If there is a ranking of countries in respect of observance of standards of sanitation and hygiene, one can be sure that India would figure close to the bottom. Some time ago, a British MP, Lucy Ivimy, was reported to have said that Indians did not know how to dispose of their rubbish and are congenital litterbugs.

From time to time, in their unguarded moments, highly placed persons in advanced industrial countries have burst out against Indians for being filthy and dirty in their ways of life. A majority of visitors to India from those countries complain of “Delhi belly” within a few hours of arrival, and some fall seriously ill.

There is no point in getting infuriated or defensive about this. The general lack of cleanliness and hygiene hits the eye wherever one goes in India — hotels, hospitals, households, work places, railway trains, airplanes and, yes, temples. Indians think nothing of spitting whenever they like and wherever they choose, and living in surroundings which they themselves make unliveable by their dirty habits.

The Indian Public Health Association has regularly been reporting the “scary situation” in Indian hotels, restaurants and eateries. The last, in particular, do not follow hygienic practices, use unclean containers, utensils and cups and plates and are often located near open drains or garbage bins.

Most mid-day meal kitchens in schools are no better.

DIRTIEST CLOTHES

Recently, Minister of Rural Development Jairam Ramesh courted a controversy with his remark that India needed more toilets than temples. Open defecation has become so rooted in India that even when toilet facilities are provided, the spaces round temple complexes, temple tanks, beaches, parks, pavements, and indeed, any open area are covered with faecal matter.

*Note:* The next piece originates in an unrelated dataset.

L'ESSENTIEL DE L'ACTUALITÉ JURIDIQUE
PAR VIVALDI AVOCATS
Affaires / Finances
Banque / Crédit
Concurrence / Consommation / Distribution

Some years ago, while staying at the Guest House of an undertaking, I watched with disbelief the wife of a fellow-guest occupying another room letting her child out into the compound to do its business. When I asked her why she was doing it when there was a good attached bath-room, she blandly said that the child was not comfortable with any other mode of evacuation. True story!

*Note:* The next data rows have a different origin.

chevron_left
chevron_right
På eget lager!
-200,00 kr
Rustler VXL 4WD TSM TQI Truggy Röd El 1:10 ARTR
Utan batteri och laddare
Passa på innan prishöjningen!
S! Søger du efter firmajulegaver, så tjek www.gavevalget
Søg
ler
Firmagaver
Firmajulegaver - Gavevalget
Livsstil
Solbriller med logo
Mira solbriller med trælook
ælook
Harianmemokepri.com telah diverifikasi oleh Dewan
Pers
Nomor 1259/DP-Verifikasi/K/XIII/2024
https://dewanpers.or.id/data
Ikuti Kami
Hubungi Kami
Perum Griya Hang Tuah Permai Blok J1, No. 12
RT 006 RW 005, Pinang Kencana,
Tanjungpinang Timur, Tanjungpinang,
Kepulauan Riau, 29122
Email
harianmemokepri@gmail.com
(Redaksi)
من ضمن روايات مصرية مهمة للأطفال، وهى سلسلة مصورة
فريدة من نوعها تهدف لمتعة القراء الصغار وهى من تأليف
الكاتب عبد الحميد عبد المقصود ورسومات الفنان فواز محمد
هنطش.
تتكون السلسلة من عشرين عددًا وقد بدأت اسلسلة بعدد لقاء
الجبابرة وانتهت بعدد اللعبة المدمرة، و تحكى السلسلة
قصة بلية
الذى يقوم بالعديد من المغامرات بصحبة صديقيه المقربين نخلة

If one wants to keep one’s sanity, one should avoid entering the kitchen of a hotel or even an ordinary household. I sometimes wonder how we are still alive eating at our hotels. At the dining hall of a posh mansion hired out for weddings, I noticed stacks of dahi vadas and jalebis kept covered by the dirtiest clothes I ever saw.

Here are some sample findings from a published study conducted by Hygiene Council and supported by Reckitt Benckiser:

All swabbed kitchen cloths in India are heavily contaminated and found to be the dirtiest item in Indian households; in 92 per cent cases, chopping boards and knives are found to be contaminated; 45 per cent of home makers do not wash fruit and 51 per cent of them do not wash vegetables before eating; only 44 per cent of them clean and disinfect their child's lunch box every day; only 44 per cent of children are made to wash their hands after playing outside.

INTRIGUING FEATURE

The other day, filth and muck reportedly prevented the Minister of Shipping G. K. Vasan from stepping on to the Chennai beach from where he wanted to watch the tugging away of a stranded tanker.

One would presume that at least the passengers travelling air-conditioned classes in Indian trains paying costly fares would come from more hygienically sensitive strata of society. But no: Within a few hours, the coaches are choked with all kinds of litter, commodes are blocked with all kinds of stuff, flushes rendered dysfunctional and washbasins put out of use.

Even as Indians, we are forced to recoil with horror at the infinite tolerance of fellow Indians to pile-ups of garbage, overflowing sewage, open drains and generally foul-smelling environs. Governments too naturally reflect the same traits. Go to any government hospital, for instance.

An intriguing feature of this scenario is the general appearance of cleanliness and tidiness of churches, mosque, gurdwaras and Buddhist and Jain places of worship in contrast to the repelling conditions of Hindu temples and related establishments.

Are Indians, then, by nature oblivious to standards of hygiene? And among Indians, are Hindus more indifferent in these respects than others?